Esta música teve várias versões (entre estes 4 minutos e uma com 74) e tem um lugar único na minha vida de melómano.
Ouvi-a a primeira vez na versão para LP, de quase 25 minutos, originalmente composta por Gavin Bryars em 1971. Ainda mantenho, e em boa forma, esse disco da EG Records, de 1975, que tem no outro lado uma suite orquestral igualmente magnífica, "The Sinking of the Titanic".
A voz de fundo de "Jesus Blood Never Failed Me Yet" começa antes do conjunto orquestral e vem a ser por ele primeiro absorvida, depois apagada. É a voz de um anónimo e nunca reencontrado mendigo, cujo registo, ocorrido na década de 1960, foi feito para um documentário de Alan Power sobre a vida dos "sem abrigo" nas ruas de Londres de há quase 50 anos.
A odisseia desta composição única, das minhas melhores músicas de sempre, está razoavelmente ilustrada na Wikipedia.

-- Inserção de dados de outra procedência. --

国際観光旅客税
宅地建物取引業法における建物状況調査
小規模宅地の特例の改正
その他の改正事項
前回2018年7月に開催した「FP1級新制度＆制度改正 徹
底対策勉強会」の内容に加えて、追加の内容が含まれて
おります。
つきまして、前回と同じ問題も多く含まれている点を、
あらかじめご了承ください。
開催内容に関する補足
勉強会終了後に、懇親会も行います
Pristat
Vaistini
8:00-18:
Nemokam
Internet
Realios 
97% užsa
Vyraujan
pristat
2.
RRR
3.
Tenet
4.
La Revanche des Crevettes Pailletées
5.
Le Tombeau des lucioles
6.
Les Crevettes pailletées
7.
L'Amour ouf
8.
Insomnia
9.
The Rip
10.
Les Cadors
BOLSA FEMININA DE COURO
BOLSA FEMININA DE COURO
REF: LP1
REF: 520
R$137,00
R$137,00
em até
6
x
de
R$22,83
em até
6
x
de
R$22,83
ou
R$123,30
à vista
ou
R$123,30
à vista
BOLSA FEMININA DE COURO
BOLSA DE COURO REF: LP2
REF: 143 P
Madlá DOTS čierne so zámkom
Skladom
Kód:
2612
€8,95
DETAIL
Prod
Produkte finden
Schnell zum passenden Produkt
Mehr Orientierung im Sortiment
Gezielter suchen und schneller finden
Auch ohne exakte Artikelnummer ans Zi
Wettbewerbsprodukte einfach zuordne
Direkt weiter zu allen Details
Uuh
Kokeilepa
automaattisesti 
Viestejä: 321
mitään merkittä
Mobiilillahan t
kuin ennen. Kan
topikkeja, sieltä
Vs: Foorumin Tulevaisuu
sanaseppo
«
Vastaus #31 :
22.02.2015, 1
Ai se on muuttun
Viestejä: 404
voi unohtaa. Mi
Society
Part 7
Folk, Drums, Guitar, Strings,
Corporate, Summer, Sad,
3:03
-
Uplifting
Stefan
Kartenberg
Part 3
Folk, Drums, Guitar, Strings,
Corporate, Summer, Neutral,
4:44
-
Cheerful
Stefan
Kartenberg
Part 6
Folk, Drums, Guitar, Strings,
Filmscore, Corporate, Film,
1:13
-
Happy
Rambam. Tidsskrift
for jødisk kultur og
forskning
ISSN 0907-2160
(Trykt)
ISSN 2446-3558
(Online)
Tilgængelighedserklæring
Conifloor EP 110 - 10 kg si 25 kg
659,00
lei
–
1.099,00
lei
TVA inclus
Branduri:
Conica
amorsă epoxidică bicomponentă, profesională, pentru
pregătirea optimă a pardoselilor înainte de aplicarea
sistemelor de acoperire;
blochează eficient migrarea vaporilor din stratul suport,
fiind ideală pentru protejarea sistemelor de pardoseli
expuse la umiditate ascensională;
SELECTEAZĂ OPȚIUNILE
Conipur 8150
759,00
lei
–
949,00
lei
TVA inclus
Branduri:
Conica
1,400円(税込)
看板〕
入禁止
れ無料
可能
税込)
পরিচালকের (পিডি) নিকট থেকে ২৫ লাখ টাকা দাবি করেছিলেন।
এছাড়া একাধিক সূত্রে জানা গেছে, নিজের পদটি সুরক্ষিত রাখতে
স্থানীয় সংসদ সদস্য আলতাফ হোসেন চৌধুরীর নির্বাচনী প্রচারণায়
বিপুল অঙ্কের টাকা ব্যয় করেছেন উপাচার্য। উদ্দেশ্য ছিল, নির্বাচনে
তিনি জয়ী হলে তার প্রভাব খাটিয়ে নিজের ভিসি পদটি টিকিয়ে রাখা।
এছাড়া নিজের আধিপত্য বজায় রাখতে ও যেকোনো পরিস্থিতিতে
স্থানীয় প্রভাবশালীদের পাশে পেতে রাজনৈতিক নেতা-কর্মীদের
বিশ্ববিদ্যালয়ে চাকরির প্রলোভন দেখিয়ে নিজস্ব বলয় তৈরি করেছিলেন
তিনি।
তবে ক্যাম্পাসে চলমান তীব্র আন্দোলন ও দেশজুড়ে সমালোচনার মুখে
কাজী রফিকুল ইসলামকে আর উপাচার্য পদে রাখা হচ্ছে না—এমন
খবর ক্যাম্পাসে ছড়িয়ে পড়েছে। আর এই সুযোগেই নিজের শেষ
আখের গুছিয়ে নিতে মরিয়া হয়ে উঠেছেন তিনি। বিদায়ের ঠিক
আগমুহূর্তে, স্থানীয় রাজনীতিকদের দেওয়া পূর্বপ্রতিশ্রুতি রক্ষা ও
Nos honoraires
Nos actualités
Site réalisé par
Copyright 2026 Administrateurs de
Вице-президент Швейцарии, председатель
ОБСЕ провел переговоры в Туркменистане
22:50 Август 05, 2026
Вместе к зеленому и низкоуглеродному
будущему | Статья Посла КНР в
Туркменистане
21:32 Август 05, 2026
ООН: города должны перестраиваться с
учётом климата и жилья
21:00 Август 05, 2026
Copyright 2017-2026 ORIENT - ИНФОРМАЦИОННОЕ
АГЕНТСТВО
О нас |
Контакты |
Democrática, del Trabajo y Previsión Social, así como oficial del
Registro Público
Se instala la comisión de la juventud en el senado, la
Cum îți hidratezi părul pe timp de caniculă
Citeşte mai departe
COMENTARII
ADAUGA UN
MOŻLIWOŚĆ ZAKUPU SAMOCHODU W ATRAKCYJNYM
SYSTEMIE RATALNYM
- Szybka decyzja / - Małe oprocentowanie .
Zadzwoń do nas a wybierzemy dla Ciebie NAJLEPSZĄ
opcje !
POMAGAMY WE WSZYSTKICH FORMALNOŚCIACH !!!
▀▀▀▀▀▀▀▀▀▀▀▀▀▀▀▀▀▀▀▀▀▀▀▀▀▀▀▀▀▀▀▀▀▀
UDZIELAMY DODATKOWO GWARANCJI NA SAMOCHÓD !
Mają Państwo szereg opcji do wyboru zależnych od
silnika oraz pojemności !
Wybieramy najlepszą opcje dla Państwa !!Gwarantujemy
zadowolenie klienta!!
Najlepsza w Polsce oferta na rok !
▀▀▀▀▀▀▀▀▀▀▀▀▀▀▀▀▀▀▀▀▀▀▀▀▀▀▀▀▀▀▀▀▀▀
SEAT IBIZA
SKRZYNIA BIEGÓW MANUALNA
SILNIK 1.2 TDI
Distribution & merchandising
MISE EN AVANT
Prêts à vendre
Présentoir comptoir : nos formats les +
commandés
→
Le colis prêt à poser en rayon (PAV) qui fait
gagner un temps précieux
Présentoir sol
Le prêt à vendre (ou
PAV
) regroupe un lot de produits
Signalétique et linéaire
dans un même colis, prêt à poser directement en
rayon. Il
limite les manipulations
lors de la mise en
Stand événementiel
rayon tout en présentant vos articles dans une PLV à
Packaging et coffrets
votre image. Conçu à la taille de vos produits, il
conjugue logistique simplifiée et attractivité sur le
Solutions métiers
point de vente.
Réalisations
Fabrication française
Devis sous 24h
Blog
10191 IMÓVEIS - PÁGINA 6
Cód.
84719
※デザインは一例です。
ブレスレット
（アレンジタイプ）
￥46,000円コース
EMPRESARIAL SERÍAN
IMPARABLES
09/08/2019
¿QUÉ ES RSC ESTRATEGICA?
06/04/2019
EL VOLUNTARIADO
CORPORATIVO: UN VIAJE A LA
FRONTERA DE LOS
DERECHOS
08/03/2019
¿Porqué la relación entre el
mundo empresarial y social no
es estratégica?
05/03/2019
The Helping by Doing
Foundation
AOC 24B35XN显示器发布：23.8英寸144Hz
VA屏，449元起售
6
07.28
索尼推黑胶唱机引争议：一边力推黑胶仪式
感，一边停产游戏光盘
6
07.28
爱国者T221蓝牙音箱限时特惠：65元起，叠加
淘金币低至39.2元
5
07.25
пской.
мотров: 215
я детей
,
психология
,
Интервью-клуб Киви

Quando Tom Waits lhe entregou a sua voz, em inícios dos anos de 1990, ocorreu um fenómeno duplo: se alguém podia aproximar-se da intensidade desta voz que canta a vida, destacando que o sangue de Jesus ainda não lhe faltou, esse seria mesmo Tom Waits; por outro lado, nem Tom Waits, dos maiores compositores vivos, personalidade fabulosa, cantor irrepetível, nem ele consegue evitar a sensação de que a sua versão é desnecessária.
Ou antes, Tom Waits, na sua insuficiência ou na irrelevância que este clip regista, conferiu a "Jesus Blood Never Failed Me Yet" um reforçado estatuto de obra histórica, mágica. E é esse o seu mérito.